It's a group of annelid worms, not a bryozoan, and it is definitely bizarre.
Update: Anonymous posted a thread from Metafilter with a suggestion that this is a viral promotional video. But a link there led me to another link at DeepSeaNews that had this comment from a bryozoologist:
Thanks for the video – I had not see it before. No, these are not bryozoans! They are clumps of annelid worms, almost certainly tubificids (Naididae, probably genus Tubifex). Normally these occur in soil and sediment, especially at the bottom and edges of polluted streams. In the photo they have apparently entered a pipeline somehow, and in the absence of soil they are coiling around each other.
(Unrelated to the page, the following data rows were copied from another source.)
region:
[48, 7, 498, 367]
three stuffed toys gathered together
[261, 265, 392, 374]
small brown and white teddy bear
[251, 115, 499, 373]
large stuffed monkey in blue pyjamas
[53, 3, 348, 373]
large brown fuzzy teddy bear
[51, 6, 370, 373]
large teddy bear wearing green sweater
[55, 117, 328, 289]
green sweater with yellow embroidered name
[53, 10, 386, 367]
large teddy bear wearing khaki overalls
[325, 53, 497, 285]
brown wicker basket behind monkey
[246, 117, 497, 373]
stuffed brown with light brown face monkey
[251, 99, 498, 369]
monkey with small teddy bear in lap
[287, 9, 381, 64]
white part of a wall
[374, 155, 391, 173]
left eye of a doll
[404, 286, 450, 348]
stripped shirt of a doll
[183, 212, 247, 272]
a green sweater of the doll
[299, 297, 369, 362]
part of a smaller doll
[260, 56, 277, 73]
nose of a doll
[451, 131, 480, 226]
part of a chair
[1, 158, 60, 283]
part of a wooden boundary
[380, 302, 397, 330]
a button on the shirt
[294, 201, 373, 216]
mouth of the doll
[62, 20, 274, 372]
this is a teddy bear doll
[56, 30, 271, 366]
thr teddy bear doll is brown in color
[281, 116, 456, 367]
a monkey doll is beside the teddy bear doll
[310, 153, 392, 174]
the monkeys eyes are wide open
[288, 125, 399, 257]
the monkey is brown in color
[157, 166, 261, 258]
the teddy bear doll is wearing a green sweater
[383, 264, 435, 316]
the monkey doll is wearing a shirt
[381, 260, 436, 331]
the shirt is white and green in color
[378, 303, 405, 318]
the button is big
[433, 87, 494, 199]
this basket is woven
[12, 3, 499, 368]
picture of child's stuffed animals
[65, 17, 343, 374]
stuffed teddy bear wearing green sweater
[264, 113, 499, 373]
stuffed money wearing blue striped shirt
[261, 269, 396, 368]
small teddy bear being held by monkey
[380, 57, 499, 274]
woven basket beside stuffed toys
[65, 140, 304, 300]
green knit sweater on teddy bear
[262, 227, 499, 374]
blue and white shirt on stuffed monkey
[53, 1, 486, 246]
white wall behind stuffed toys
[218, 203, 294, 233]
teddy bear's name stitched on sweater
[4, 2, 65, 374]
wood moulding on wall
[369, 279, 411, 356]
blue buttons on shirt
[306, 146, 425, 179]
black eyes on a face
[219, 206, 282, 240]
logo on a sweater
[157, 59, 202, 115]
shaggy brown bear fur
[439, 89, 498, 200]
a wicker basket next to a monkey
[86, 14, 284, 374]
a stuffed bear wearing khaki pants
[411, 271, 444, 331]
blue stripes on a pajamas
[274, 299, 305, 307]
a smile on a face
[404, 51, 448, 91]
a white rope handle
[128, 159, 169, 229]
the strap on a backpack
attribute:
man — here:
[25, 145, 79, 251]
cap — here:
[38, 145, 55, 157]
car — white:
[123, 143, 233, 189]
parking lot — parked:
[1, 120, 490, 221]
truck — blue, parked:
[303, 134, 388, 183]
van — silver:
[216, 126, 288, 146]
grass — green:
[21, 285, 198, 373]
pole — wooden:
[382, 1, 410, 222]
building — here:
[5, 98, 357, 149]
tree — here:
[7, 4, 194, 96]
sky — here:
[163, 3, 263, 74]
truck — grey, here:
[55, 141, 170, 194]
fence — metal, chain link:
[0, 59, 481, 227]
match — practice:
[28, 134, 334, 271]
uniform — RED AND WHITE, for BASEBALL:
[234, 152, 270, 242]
The contractions you see are the result of a single worm contracting and then stimulating all the others to do the same almost simultaneously, so it looks like a single big muscle contracting. Interesting video.Second ipdate, from a reader of the blog:
This ID makes sense to me, especially after I reviewed the video again, because I've *seen* this behavior in clumps of tubifex worms. As a fishkeeper for about 20 years... my refrigerator was never without an open plastic bowl full of live tubifex worms, which make the greatest fish food ever. Since the bowl gave them nothing to hang onto, they would form a big clump wrapped around each other. And every time I opened the refrigerator door, the sudden light on the worms would cause the whole clump to contract, then slowly expand out again, just like we saw in the video. I now suspect that the movement featured in the video was caused by the camera light -- if you watch, you'll notice that it most often occurs immediately after the camera has shifted position.One other explanation I read suggested that it is the heat from the light, not the light per se, that twiggers the propagating twitch.
(Reposted from 2009 to accompany an adjacent post).